Eine Schönheitsklinik im Zürcher Seefeld – ausschliesslich für männliche Kunden oder «Gentlemen», wie sie Nic Liotta, der Geschäftsführer der Klinik, nennt. Die Gentlemen's Klinik führt an diesem Montag im Dezember drei Haartransplantationen durch.
Je nach Anzahl Haarwurzeln, die transplantiert werden, dauert die Operation bis zu neun Stunden. Die Kosten belaufen sich auf mehrere Tausend Franken.
Immer mehr Kliniken in der Schweiz
Jeder vierte Mann in der Schweiz ist von Haarausfall betroffen. Davon profitieren Kliniken, die Haartransplantationen anbieten, denn dieser Markt boomt zurzeit in der Schweiz.
Allein die Firma «Hair & Skin» eröffnete in den letzten zwei Jahren 19 Kliniken, in denen Männer gegen ihren Haarausfall vorgehen können.
Der Eingriff
Ein 29-jähriger Mann liegt an diesem Montagmorgen auf dem Operationstisch. Er ist wach. Nachdem die sogenannte «Hairline», also sein neuer Haaransatz, eingezeichnet wurde, beginnt der Eingriff. Unter lokaler Betäubung am Kopf werden ihm stundenlang tausende von gesunden Haarwurzeln am Hinterkopf entnommen und in einer zweiten mehrstündigen Etappe an den kahlen Stellen wieder eingesetzt.

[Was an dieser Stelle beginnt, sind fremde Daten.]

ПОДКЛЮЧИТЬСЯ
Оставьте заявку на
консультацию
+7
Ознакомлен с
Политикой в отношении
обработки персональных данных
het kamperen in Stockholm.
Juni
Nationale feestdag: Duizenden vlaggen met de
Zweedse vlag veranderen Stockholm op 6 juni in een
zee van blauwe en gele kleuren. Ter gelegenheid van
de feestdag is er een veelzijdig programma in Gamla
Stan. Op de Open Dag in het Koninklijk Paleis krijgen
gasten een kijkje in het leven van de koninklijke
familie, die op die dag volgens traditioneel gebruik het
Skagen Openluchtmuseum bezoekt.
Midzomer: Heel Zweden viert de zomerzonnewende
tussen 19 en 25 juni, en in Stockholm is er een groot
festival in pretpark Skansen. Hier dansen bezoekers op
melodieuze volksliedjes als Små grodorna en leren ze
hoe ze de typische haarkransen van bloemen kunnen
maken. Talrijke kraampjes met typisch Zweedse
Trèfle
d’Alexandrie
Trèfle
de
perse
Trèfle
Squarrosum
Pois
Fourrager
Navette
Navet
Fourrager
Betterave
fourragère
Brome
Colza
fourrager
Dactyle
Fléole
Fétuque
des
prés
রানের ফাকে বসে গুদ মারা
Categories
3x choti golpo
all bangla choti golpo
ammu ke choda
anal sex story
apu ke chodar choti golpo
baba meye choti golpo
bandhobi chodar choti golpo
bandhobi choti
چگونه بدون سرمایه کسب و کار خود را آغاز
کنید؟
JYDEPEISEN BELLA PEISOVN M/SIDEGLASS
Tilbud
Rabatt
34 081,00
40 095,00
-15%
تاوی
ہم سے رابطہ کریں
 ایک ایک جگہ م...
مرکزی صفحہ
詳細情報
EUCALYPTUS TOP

Der Patient ist währenddessen ansprechbar. Im Hintergrund läuft beruhigende Musik, die an ein Spa erinnert. Schmerzhaft sei der Eingriff laut Patient an sich nicht, lediglich die Betäubungsspritze bereite Schmerzen.
Haartransplantation als Lösung gegen die Scham
Während das medizinische Personal die Haarwurzeln einzeln extrahiert, sagt der Patient zu «SRF Impact»: «Ich hatte mal volles Haar und mit 29 könnte es auch ein bisschen anders aussehen.» Darüber zu reden, sei für ihn kein Problem. Dennoch will er anonym bleiben.

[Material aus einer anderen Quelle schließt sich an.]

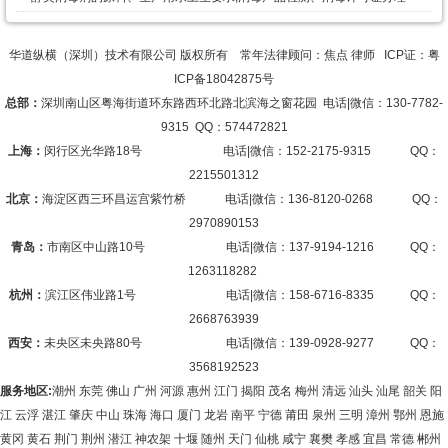
华道纵横（深圳）技术有限公司 版权所有 常年法律顾问：焦点 律师 ICP证：
粤
ICP备18042875号
总部：
深圳南山区粤海街道环东路西环北路北滨海之窗花园 电话|微信：130-7782-
9315 QQ：574472821
上海：
闵行区光华路18号 电话|微信：152-2175-9315 QQ：
2215501312
北京：
海淀区西三环昌运宫紫竹桥 电话|微信：136-8120-0268 QQ：
2970890153
青岛：
市南区中山路10号 电话|微信：137-9194-1216 QQ：
1263118282
杭州：
滨江区伟业路1号 电话|微信：158-6716-8335 QQ：
2668763939
西安：
未央区未央路80号 电话|微信：139-0928-9277 QQ：
3568192523
服务地区:
潮州 东莞 佛山 广州 河源 惠州 江门 揭阳 茂名 梅州 清远 汕头 汕尾 韶关 阳
江 云浮 湛江 肇庆 中山 珠海 海口 厦门 龙岩 南平 宁德 莆田 泉州 三明 漳州 鄂州 恩施
黄冈 黄石 荆门 荆州 潜江 神农架 十堰 随州 天门 仙桃 咸宁 襄樊 孝感 宜昌 常德 郴州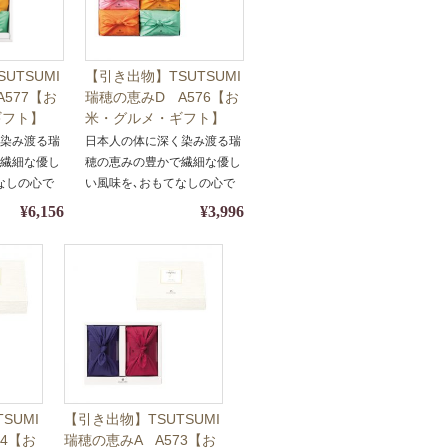
UTSUMI
【引き出物】TSUTSUMI
577【お
瑞穂の恵みD A576【お
ギフト】
米・グルメ・ギフト】
対応】
【包装・熨斗対応】
く染み渡る瑞
日本人の体に深く染み渡る瑞
で繊細な優し
穂の恵みの豊かで繊細な優し
なしの心で
い風味を､おもてなしの心で
包みました｡
¥6,156
¥3,996
SUMI
【引き出物】TSUTSUMI
74【お
瑞穂の恵みA A573【お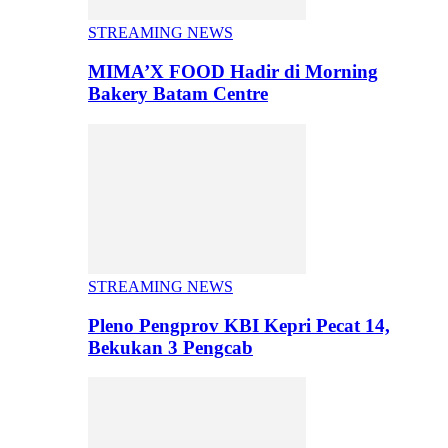
STREAMING NEWS
MIMA’X FOOD Hadir di Morning
Bakery Batam Centre
STREAMING NEWS
Pleno Pengprov KBI Kepri Pecat 14,
Bekukan 3 Pengcab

«In meinem Beruf habe ich viel Kontakt mit Menschen und ich möchte nicht, dass das einen Einfluss hat», schildert der Gast – so werden die Patienten in der Klinik genannt. Seiner Meinung nach sei das Schamgefühl der Männer, die unter Haarausfall leiden, der Grund für den Anstieg der durchgeführten Haartransplantationen.

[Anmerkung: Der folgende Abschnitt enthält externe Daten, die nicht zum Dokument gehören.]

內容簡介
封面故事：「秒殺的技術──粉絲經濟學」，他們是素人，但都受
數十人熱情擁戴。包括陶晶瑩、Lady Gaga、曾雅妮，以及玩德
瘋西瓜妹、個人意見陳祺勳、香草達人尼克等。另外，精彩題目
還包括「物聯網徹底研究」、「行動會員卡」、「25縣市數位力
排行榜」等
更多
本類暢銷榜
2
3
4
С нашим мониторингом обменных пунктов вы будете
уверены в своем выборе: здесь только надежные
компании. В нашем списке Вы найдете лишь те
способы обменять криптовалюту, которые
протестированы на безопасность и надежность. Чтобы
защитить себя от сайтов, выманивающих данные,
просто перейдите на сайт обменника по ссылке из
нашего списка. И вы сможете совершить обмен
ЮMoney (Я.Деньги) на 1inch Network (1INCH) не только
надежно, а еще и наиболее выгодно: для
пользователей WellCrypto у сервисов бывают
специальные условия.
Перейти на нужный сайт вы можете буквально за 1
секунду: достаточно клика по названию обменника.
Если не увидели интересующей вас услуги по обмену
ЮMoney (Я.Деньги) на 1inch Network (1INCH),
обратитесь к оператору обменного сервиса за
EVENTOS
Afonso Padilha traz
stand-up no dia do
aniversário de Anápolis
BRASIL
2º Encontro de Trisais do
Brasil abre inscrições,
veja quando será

Auf die Frage, ob die Klinik das Schamgefühl der Männer mittels Marketing nicht fördere, sagt der Geschäftsführer Nic Liotta, der selber zwei Haartransplantationen machen liess: «Das wollen wir nicht, aber klar ist, dass jedes Unternehmen an einem Betriebsergebnis interessiert ist.»
Der Mann als Objekt
Anders sieht das Markus Theunert von Männer.ch. Der Mann sei als Objekt entdeckt worden, dem man teure Schönheitsoperationen andrehen könne. Es werde Männer ein Gefühl von Ungenügen vermittelt, um ein Produkt zu verkaufen. «Diese Tausenden von Franken, die man für eine Haartransplantation ausgibt, wären besser in eine Psychotherapie investiert, in der man lernt, seinen eigenen Selbstwert zu entwickeln, der nicht von Haaren abhängig ist», argumentiert Theunert.
Auch meint er, dass es für Männer schwierig sei: «Nach wie vor gilt, dass ein richtiger Mann sich selbst sein kann und keine Schönheitsoperationen über sich ergehen lassen muss. Gleichzeitig kommt die neue Norm hinzu – ein Mann soll schön sein und keine Glatze haben. Somit entsteht ein komisches Gefühl bei den Männern. Dann investieren sie viel Geld in eine Haartransplantation, tun aber alles, damit es niemand mitbekommt.»